The second floor focuses on “Faith and Freedom in America”; gallery exhibits include such titles as “The Seminarians,” “African Americans,” and “The Last Full Measure of Devotion.”
Located on the first floor are another gallery exhibit, the museum shop, and the restrooms.
And then there’s the cupola. While not the actual “Cupola” (a lightning strike nailed that historic architectural feature about 50 years after the battle), it’s the replacement for the cupola where John Buford stood on that far away day — and it’s worth the additional $20 spent on an admission ticket.
Cupola tours begin each half hour; visitors gather in the fourth-floor corridor next to the stairs that access the attic.
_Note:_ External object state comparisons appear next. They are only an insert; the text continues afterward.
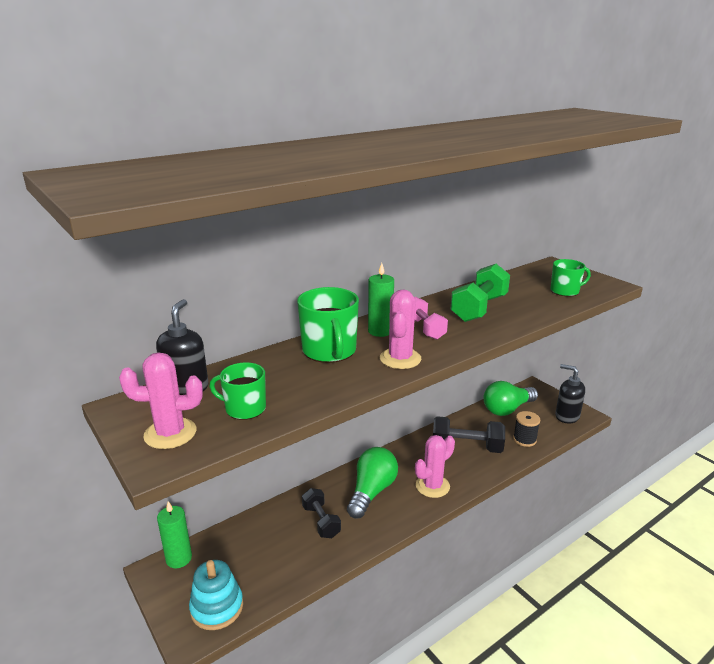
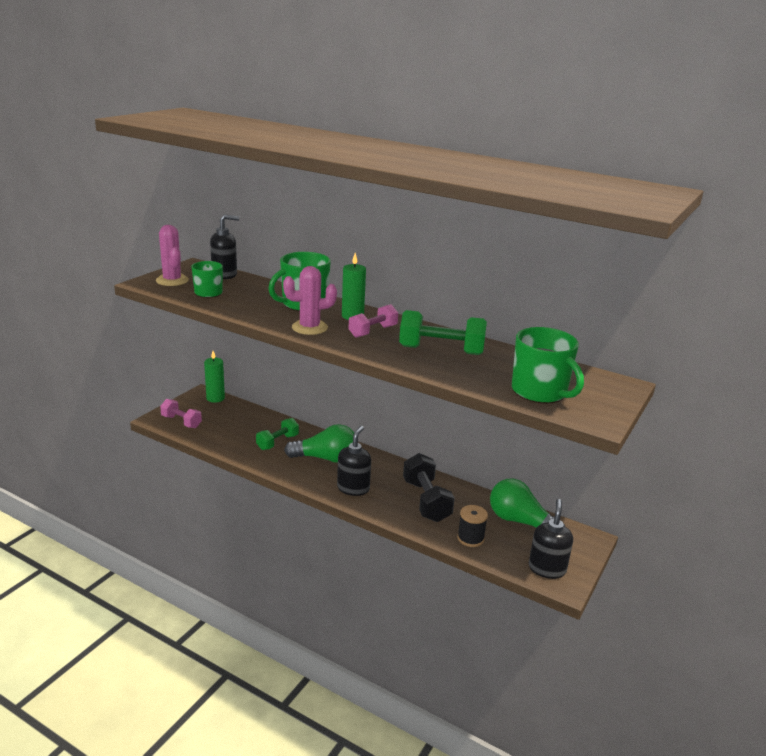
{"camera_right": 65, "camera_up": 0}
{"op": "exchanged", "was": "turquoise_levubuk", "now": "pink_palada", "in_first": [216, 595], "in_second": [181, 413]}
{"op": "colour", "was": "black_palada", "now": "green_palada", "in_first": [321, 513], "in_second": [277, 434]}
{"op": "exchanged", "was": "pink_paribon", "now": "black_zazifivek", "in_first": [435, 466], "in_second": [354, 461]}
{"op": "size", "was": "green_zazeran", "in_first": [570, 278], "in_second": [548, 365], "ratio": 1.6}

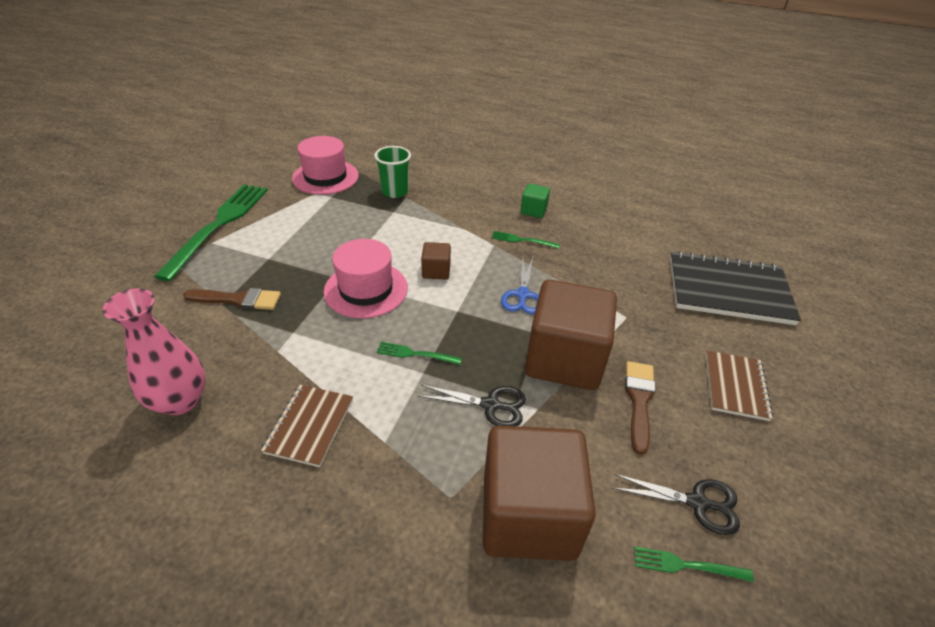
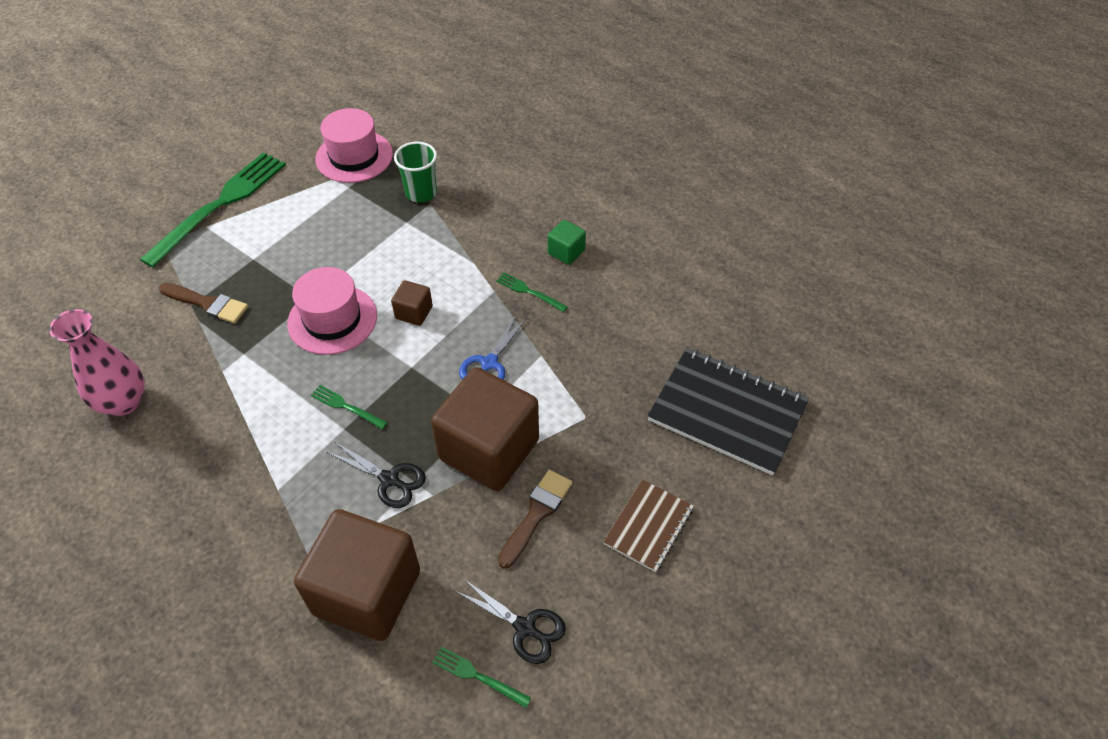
{"camera_right": 20, "camera_up": 10}
{"op": "missing", "was": "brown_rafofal", "in_first": [307, 426]}

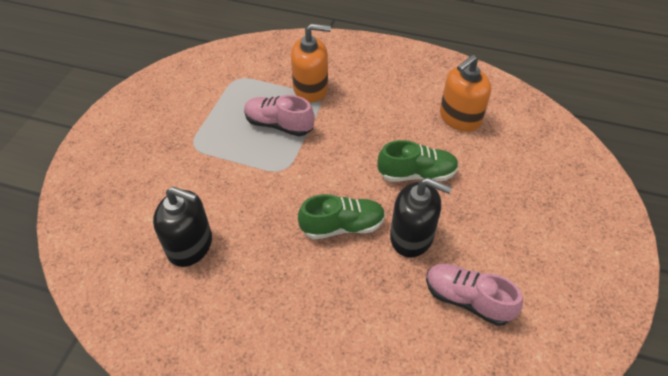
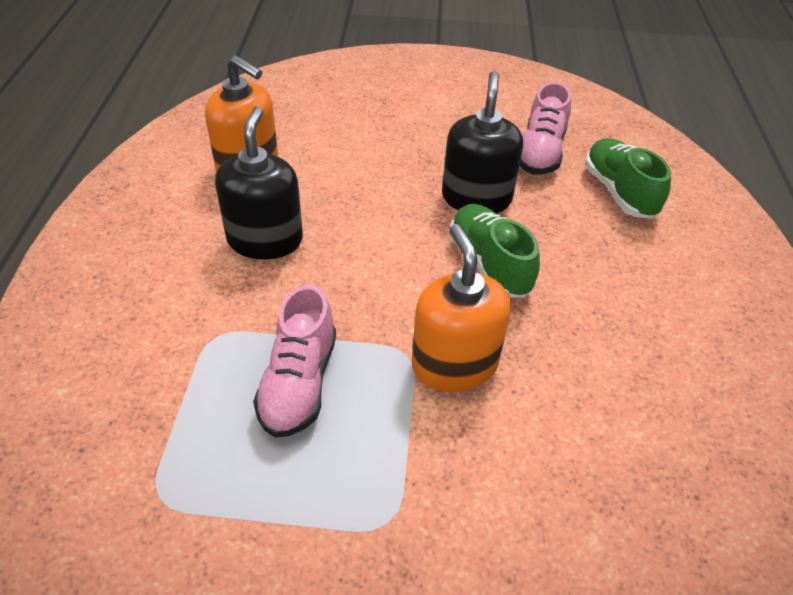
{"camera_right": -105, "camera_up": -5}
{"op": "relocated", "was": "black_zazifivek", "in_first": [182, 227], "in_second": [259, 182]}
{"op": "relocated", "was": "orange_zazifivek", "in_first": [311, 63], "in_second": [461, 308]}
{"op": "relocated", "was": "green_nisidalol", "in_first": [418, 161], "in_second": [628, 178]}

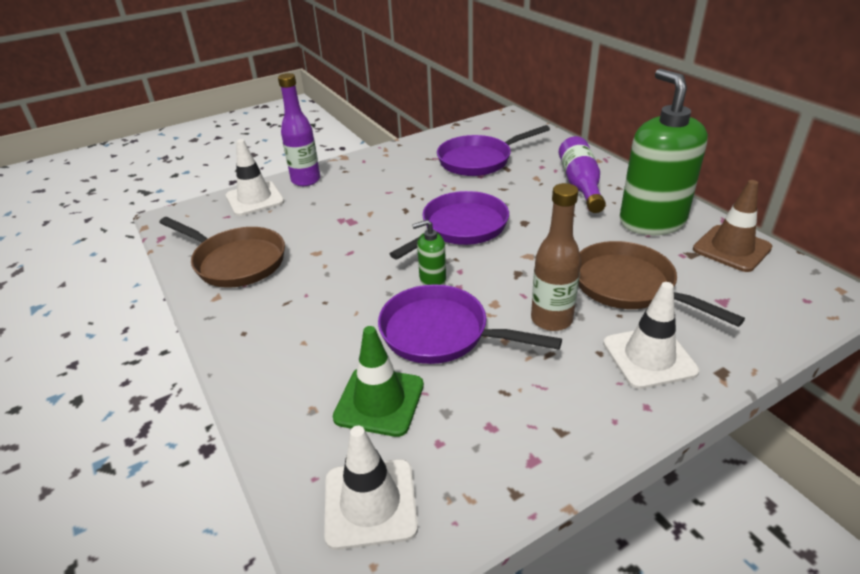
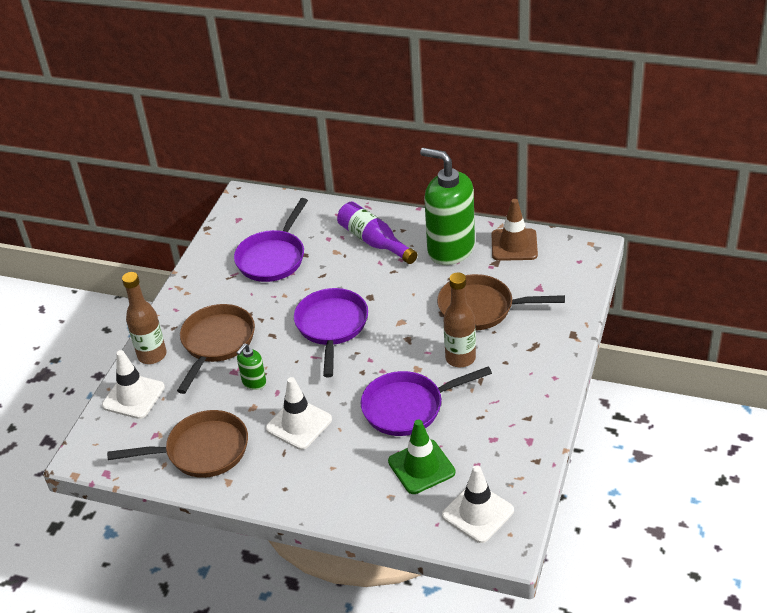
{"camera_right": -40, "camera_up": 5}
{"op": "colour", "was": "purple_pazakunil", "now": "brown_pazakunil", "in_first": [299, 129], "in_second": [144, 318]}
{"op": "appeared", "now": "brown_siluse", "in_second": [216, 349]}
{"op": "relocated", "was": "green_zazifivek", "in_first": [429, 252], "in_second": [251, 366]}
{"op": "relocated", "was": "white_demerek", "in_first": [651, 335], "in_second": [299, 413]}

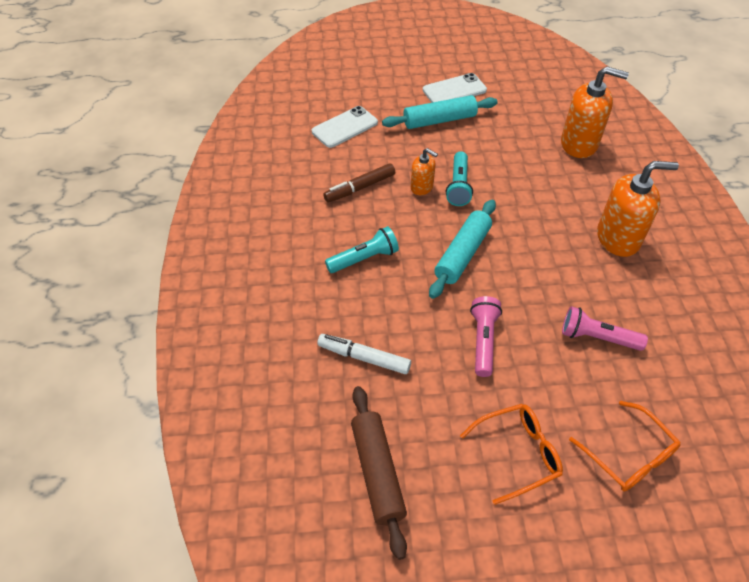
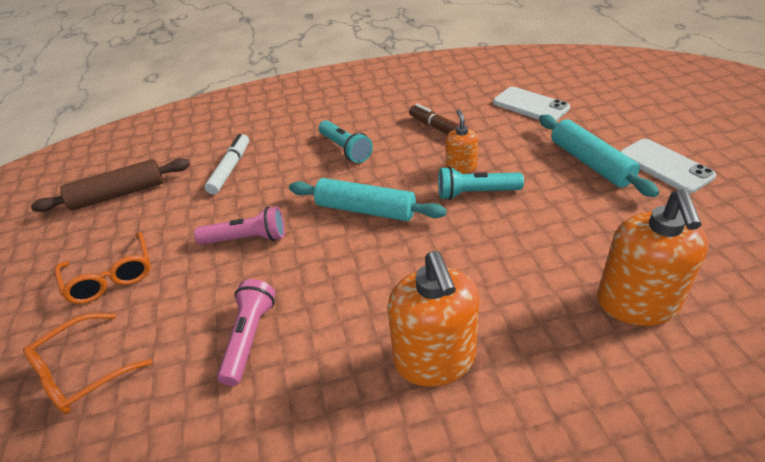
{"camera_right": 85, "camera_up": -10}
{"op": "spun", "was": "orange_zazifivek", "in_first": [424, 171], "in_second": [462, 141], "clockwise": 150}

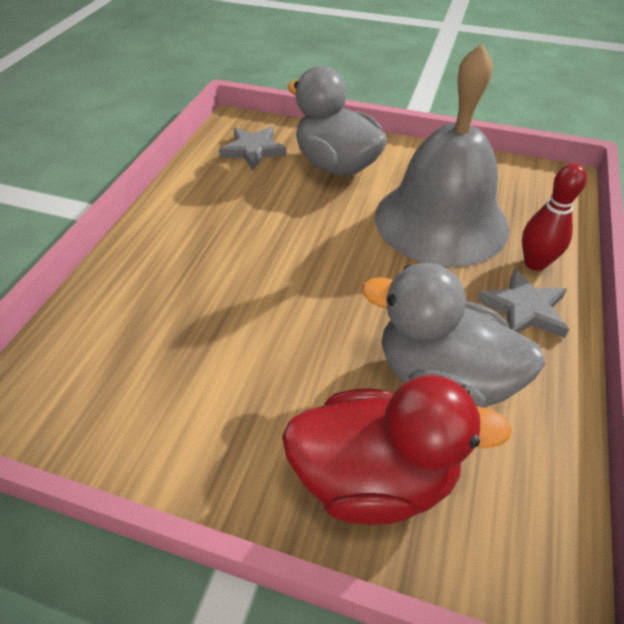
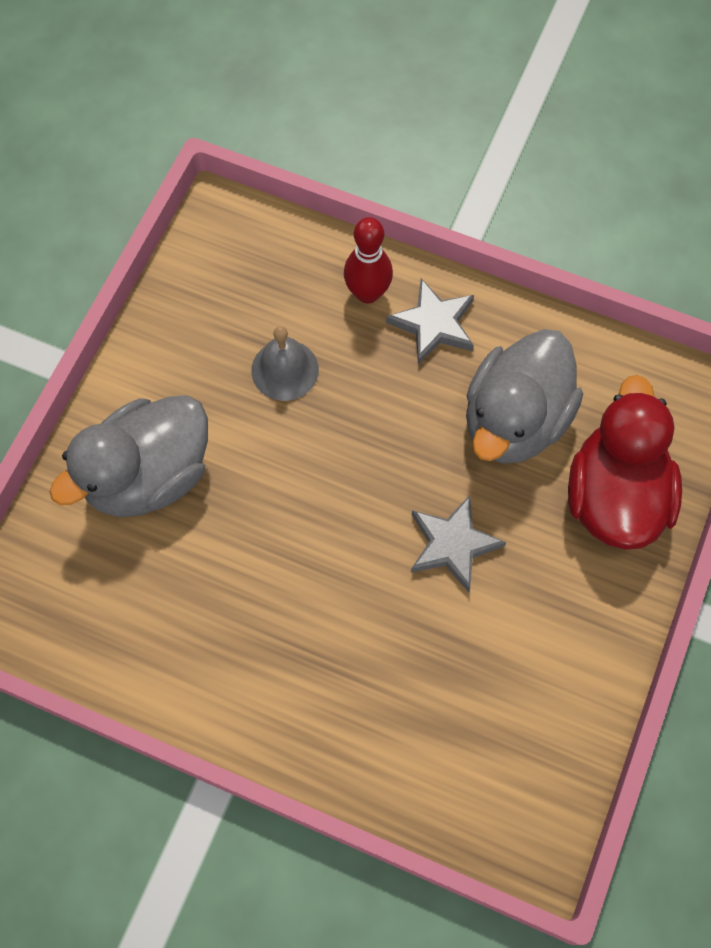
{"camera_right": -85, "camera_up": 20}
{"op": "size", "was": "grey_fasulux", "in_first": [442, 155], "in_second": [285, 363], "ratio": 0.42}
{"op": "relocated", "was": "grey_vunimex", "in_first": [253, 148], "in_second": [458, 543]}

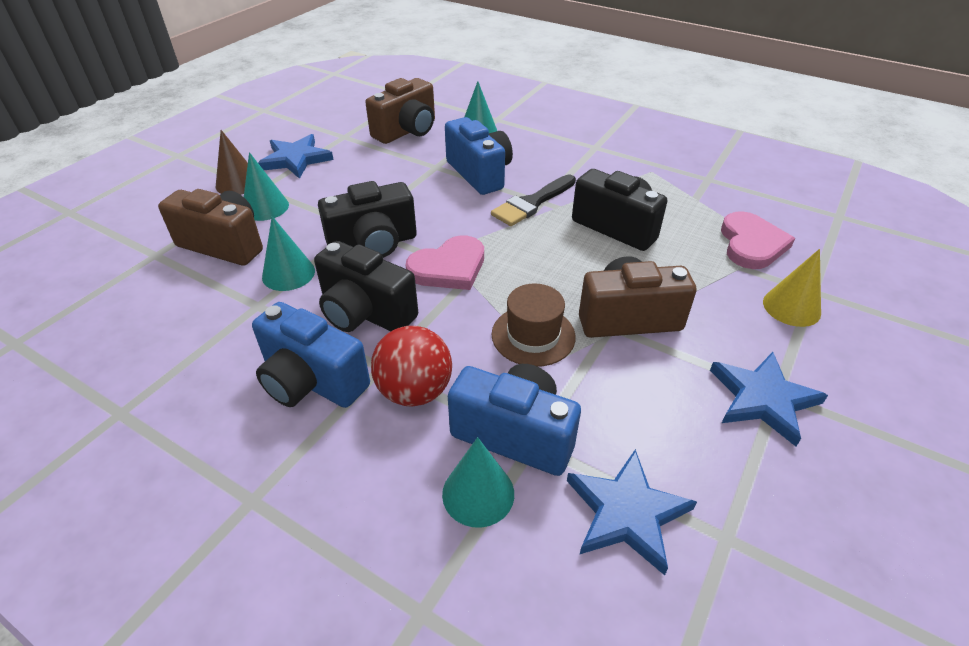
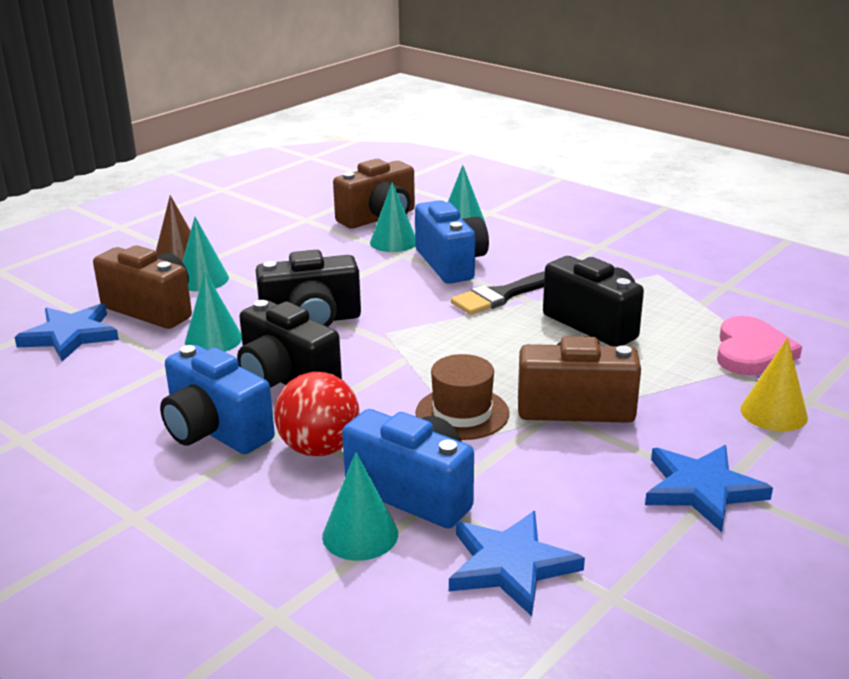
{"camera_right": 10, "camera_up": -15}
{"op": "relocated", "was": "blue_vunimex", "in_first": [296, 156], "in_second": [66, 333]}
{"op": "appeared", "now": "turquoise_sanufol", "in_second": [392, 217]}
{"op": "missing", "was": "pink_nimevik", "in_first": [445, 262]}

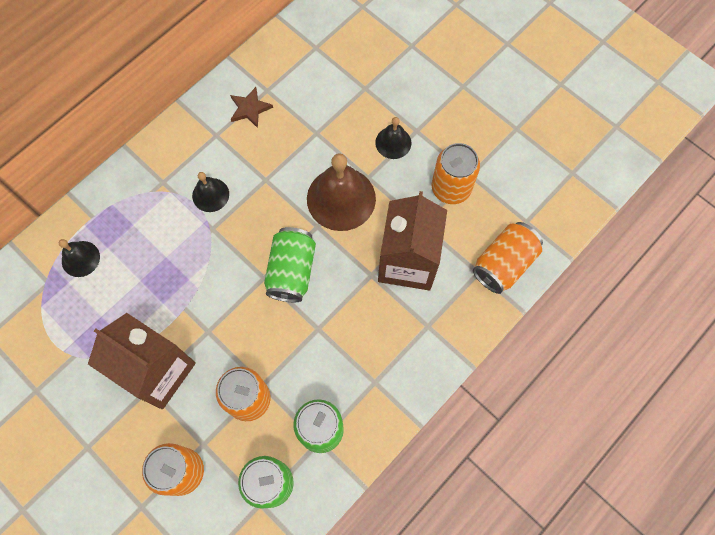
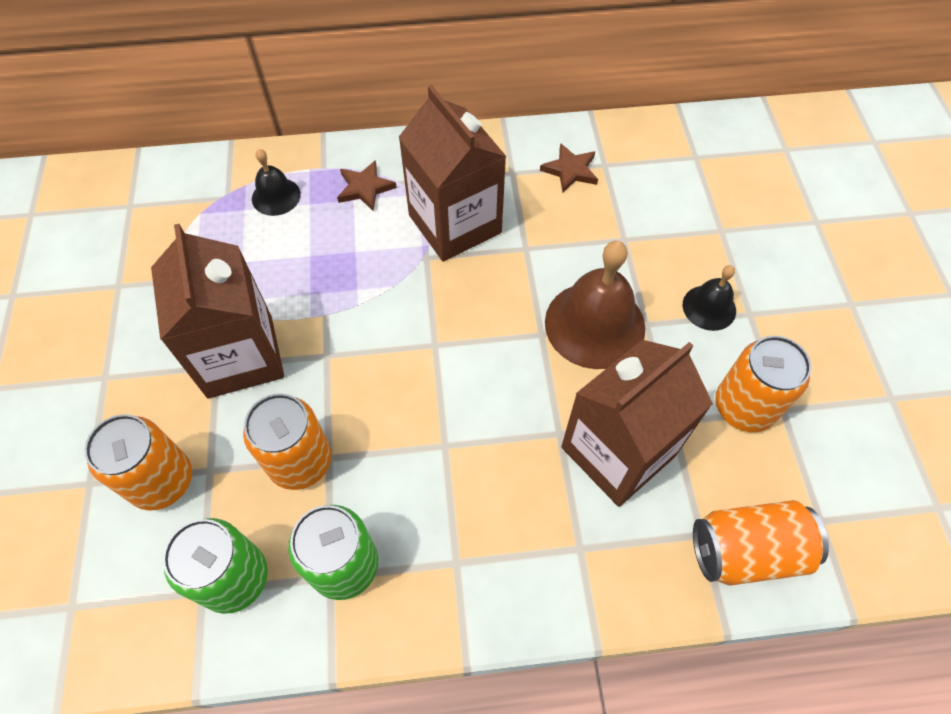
{"camera_right": 40, "camera_up": -10}
{"op": "appeared", "now": "brown_vunimex", "in_second": [367, 185]}
{"op": "exchanged", "was": "black_fasulux", "now": "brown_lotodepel", "in_first": [210, 192], "in_second": [453, 173]}
{"op": "missing", "was": "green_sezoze", "in_first": [290, 264]}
Unlike the rest of the museum, the cupola is not handicap-accessible.
On this extraordinarily hot day, I experienced the greatest thrill imaginable at the museum: being the only person present during the 2 p.m. tour. The guide answered my rapid-fire questions and patiently waited while I took multiple photos.
He pointed out specific buildings at Gettysburg College and elsewhere that Buford would have seen to the east as he “glassed” the terrain while watching for John Reynolds and Union infantry. Views extended across portions of the July 1 battlefield and included East Cemetery Hill.
Gettysburg town has grown considerably since 1863; so have the local trees, which obscure some battlefield features when in leaf. The guide told me that after leaf fall, the Round Tops are visible to the south.
Visitors who have the time should walk along the new, museum-affiliated trail that winds across the seminary grounds east and west of Seminary Ridge (the road). Historical markers denote events taking place at particular sites; west of the road, visitors also enjoy good views of such landmarks as McPherson’s Woods and the Unfinished Railroad Cut (identified by its Park Service bridge).
The museum is open 10 a.m. to 5 p.m., daily, but actual days of operation vary with the season.